[Raw data — start]

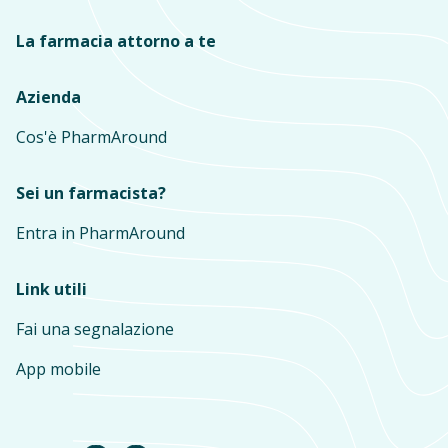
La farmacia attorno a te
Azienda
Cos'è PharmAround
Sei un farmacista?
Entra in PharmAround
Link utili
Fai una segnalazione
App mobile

[Raw data — finish]
[Raw data — start]

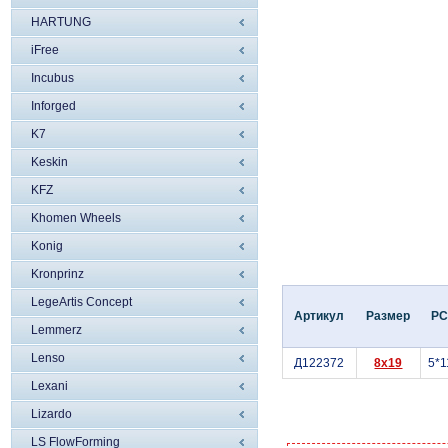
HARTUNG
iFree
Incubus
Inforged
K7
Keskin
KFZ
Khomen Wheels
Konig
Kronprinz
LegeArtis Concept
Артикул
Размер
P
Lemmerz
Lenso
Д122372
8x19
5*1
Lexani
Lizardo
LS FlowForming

[Raw data — finish]

[Task statement]
Find out how many lines in the entries above hold "PharmAround", then reply with that figure and nothing else.

[Task response]
2